> Written task: Give again, word for word, each line of the data from the first through the one containing "MetaMaskを起動してアカウント登録を済ませ". Pictures stay out.

(Saved entries)

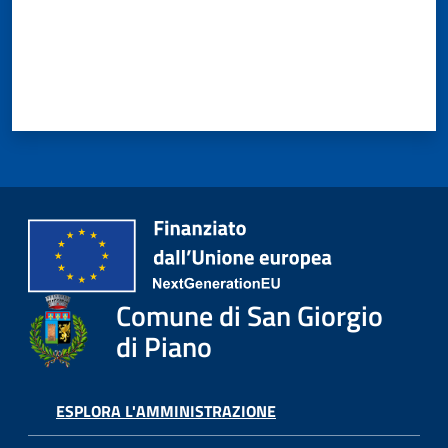
Giorgio
di
Piano
Amministrazione
Trasparente
A
l
Comune di San Giorgio
b
o
di Piano
P
r
e
ESPLORA L'AMMINISTRAZIONE
t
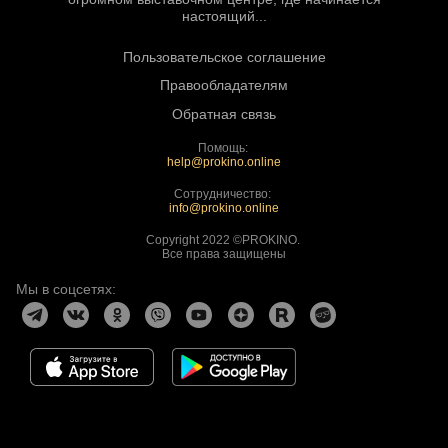
настоящий...
Пользовательское соглашение
Правообладателям
Обратная связь
Помощь:
help@prokino.online
Сотрудничество:
info@prokino.online
Copyright 2022 ©PROKINO.
Все права защищены
Мы в соцсетях:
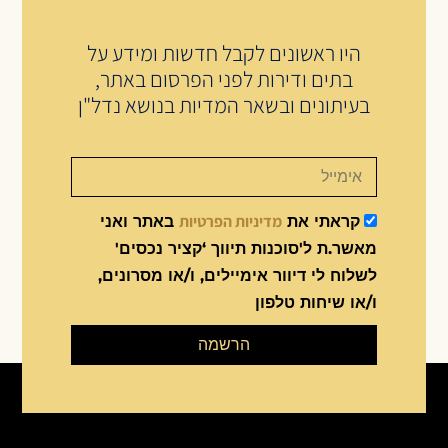
היו ראשונים לקבל חדשות ומידע על
בתים ודירות לפני הפרסום באתר,
בעיתונים ובשאר המדיות בנושא נדל"ן
מדיניות הפרטיות
קראתי את
באתר ואני
מאשר.ת ל'סוכנות תיווך ‘קציר נכסים'
לשלוח לי דיוור אימיילים, ו/או מסרונים,
ו/או שיחות טלפון
הרשמה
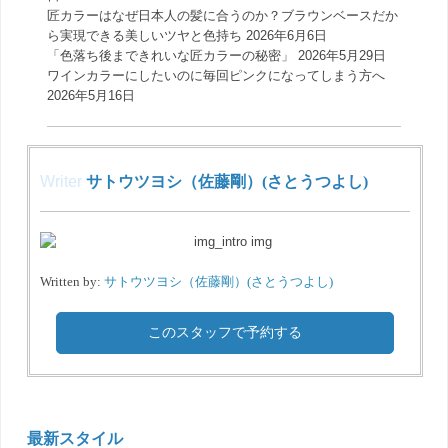
匠カラーはなぜ日本人の髪に合うのか？ブラウンベースだか
ら実現できる美しいツヤと色持ち
2026年6月6日
「色落ち後まできれいな匠カラーの秘密」
2026年5月29日
ワインカラーにしたいのに毎回ピンクになってしまう方へ
2026年5月16日
Writer
サトウツヨシ（佐藤剛）(さとうつよし)
Written by:
サトウツヨシ（佐藤剛）(さとうつよし)
このスタッフで予約する
最新スタイル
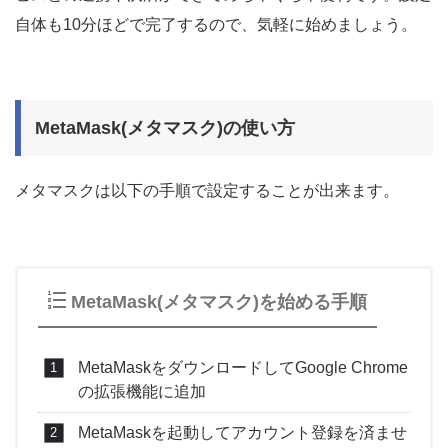
自体も10分ほどで完了するので、気軽に始めましょう。
MetaMask(メタマスク)の使い方
メタマスクは以下の手順で設定することが出来ます。
MetaMask(メタマスク)を始める手順
MetaMaskをダウンロードしてGoogle Chrome
の拡張機能に追加
MetaMaskを起動してアカウント登録を済ませ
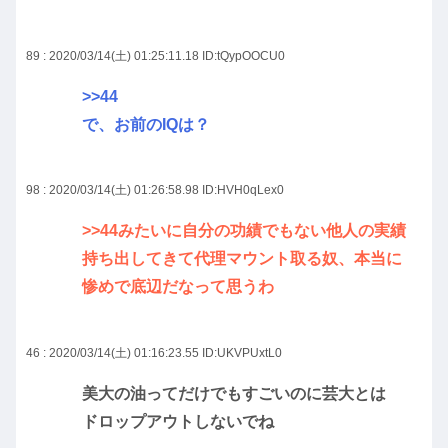
89 : 2020/03/14(土) 01:25:11.18
ID:tQypOOCU0
>>44
で、お前のIQは？
98 : 2020/03/14(土) 01:26:58.98
ID:HVH0qLex0
>>44
みたいに自分の功績でもない他人の実績
持ち出してきて代理マウント取る奴、本当に
惨めで底辺だなって思うわ
46 : 2020/03/14(土) 01:16:23.55
ID:UKVPUxtL0
美大の油ってだけでもすごいのに芸大とは
ドロップアウトしないでね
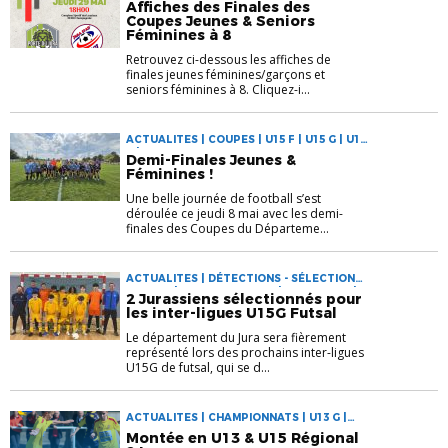
Affiches des Finales des
Coupes Jeunes & Seniors
Féminines à 8
Retrouvez ci-dessous les affiches de
finales jeunes féminines/garçons et
seniors féminines à 8. Cliquez-i...
ACTUALITES | COUPES | U15 F | U15 G | U18
F | U18 G
Demi-Finales Jeunes &
Féminines !
Une belle journée de football s’est
déroulée ce jeudi 8 mai avec les demi-
finales des Coupes du Départeme...
ACTUALITES | DÉTECTIONS - SÉLECTIONS |
FUTSAL | GARDIEN DE BUT | MASCULINE |
2 Jurassiens sélectionnés pour
U15 G
les inter-ligues U15G Futsal
Le département du Jura sera fièrement
représenté lors des prochains inter-ligues
U15G de futsal, qui se d...
ACTUALITES | CHAMPIONNATS | U13 G |
U15 G
Montée en U13 & U15 Régional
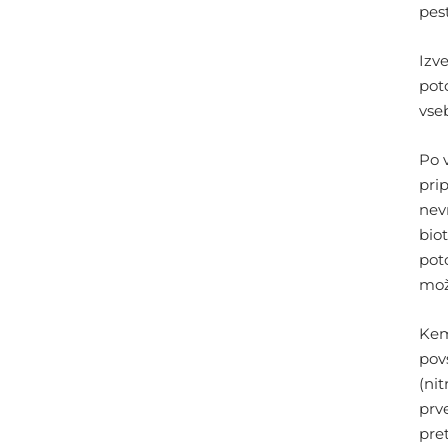
pes
Izv
poto
vse
Po 
pri
nev
biot
pot
mož
Kem
pov
(nit
prv
pre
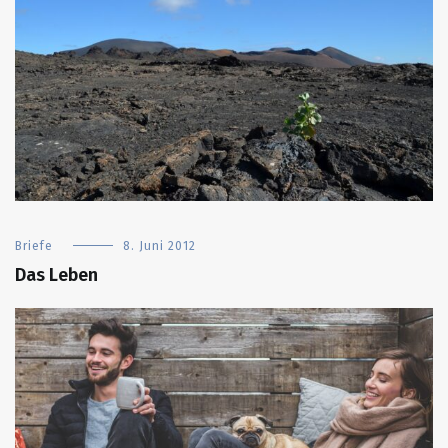
Briefe
8. Juni 2012
Das Leben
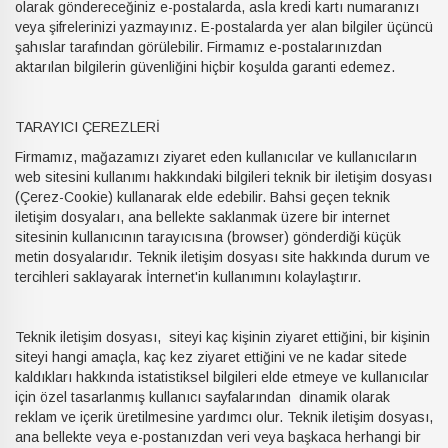
olarak göndereceğiniz e-postalarda, asla kredi kartı numaranızı
veya şifrelerinizi yazmayınız. E-postalarda yer alan bilgiler üçüncü
şahıslar tarafından görülebilir. Firmamız e-postalarınızdan
aktarılan bilgilerin güvenliğini hiçbir koşulda garanti edemez.
TARAYICI ÇEREZLERİ
Firmamız, mağazamızı ziyaret eden kullanıcılar ve kullanıcıların
web sitesini kullanımı hakkındaki bilgileri teknik bir iletişim dosyası
(Çerez-Cookie) kullanarak elde edebilir. Bahsi geçen teknik
iletişim dosyaları, ana bellekte saklanmak üzere bir internet
sitesinin kullanıcının tarayıcısına (browser) gönderdiği küçük
metin dosyalarıdır. Teknik iletişim dosyası site hakkında durum ve
tercihleri saklayarak İnternet'in kullanımını kolaylaştırır.
Teknik iletişim dosyası, siteyi kaç kişinin ziyaret ettiğini, bir kişinin
siteyi hangi amaçla, kaç kez ziyaret ettiğini ve ne kadar sitede
kaldıkları hakkında istatistiksel bilgileri elde etmeye ve kullanıcılar
için özel tasarlanmış kullanıcı sayfalarından dinamik olarak
reklam ve içerik üretilmesine yardımcı olur. Teknik iletişim dosyası,
ana bellekte veya e-postanızdan veri veya başkaca herhangi bir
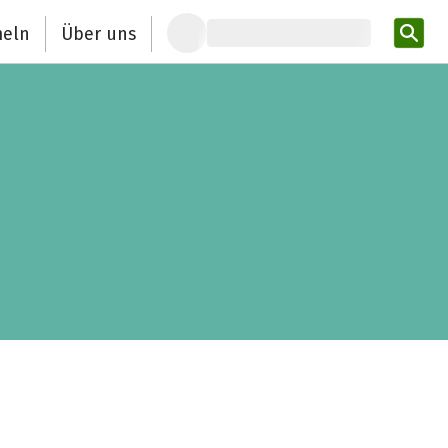
eln
Über uns
Pro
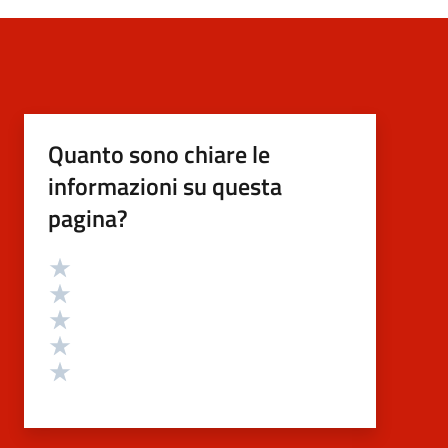
Quanto sono chiare le
informazioni su questa
pagina?
Valutazione
Valuta 5 stelle su 5
Valuta 4 stelle su 5
Valuta 3 stelle su 5
Valuta 2 stelle su 5
Valuta 1 stelle su 5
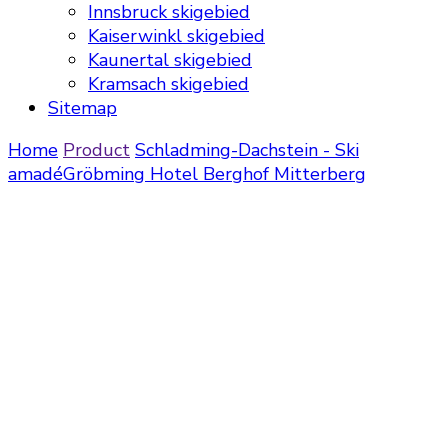
Innsbruck skigebied
Kaiserwinkl skigebied
Kaunertal skigebied
Kramsach skigebied
Sitemap
Home
Product
Schladming-Dachstein - Ski
amadé
Gröbming
Hotel Berghof Mitterberg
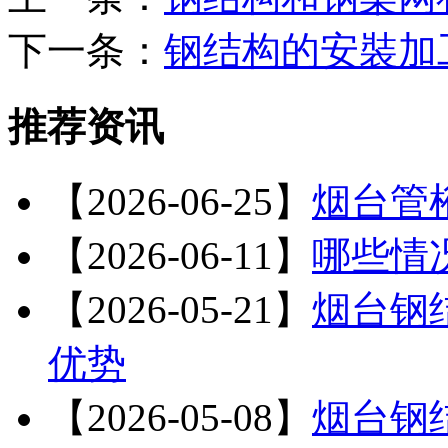
下一条：
钢结构的安裝加
推荐资讯
【2026-06-25】
烟台管
【2026-06-11】
哪些情
【2026-05-21】
烟台钢
优势
【2026-05-08】
烟台钢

> Task solution:
Giorgio
di
Piano
Amministrazione
Trasparente
A
l
Comune di San Giorgio
b
o
di Piano
P
r
e
ESPLORA L'AMMINISTRAZIONE
t
настоящий...
Пользовательское соглашение
Правообладателям
Обратная связь
Помощь:
help@prokino.online
Сотрудничество:
info@prokino.online
Copyright 2022 ©PROKINO.
Все права защищены
Мы в соцсетях:
היו ראשונים לקבל חדשות ומידע על
בתים ודירות לפני הפרסום באתר,
בעיתונים ובשאר המדיות בנושא נדל"ן
מדיניות הפרטיות
קראתי את
באתר ואני
מאשר.ת ל'סוכנות תיווך ‘קציר נכסים'
לשלוח לי דיוור אימיילים, ו/או מסרונים,
ו/או שיחות טלפון
הרשמה
匠カラーはなぜ日本人の髪に合うのか？ブラウンベースだか
ら実現できる美しいツヤと色持ち
2026年6月6日
「色落ち後まできれいな匠カラーの秘密」
2026年5月29日
ワインカラーにしたいのに毎回ピンクになってしまう方へ
2026年5月16日
Writer
サトウツヨシ（佐藤剛）(さとうつよし)
Written by:
サトウツヨシ（佐藤剛）(さとうつよし)
このスタッフで予約する
最新スタイル
自体も10分ほどで完了するので、気軽に始めましょう。
MetaMask(メタマスク)の使い方
メタマスクは以下の手順で設定することが出来ます。
MetaMask(メタマスク)を始める手順
MetaMaskをダウンロードしてGoogle Chrome
の拡張機能に追加
MetaMaskを起動してアカウント登録を済ませ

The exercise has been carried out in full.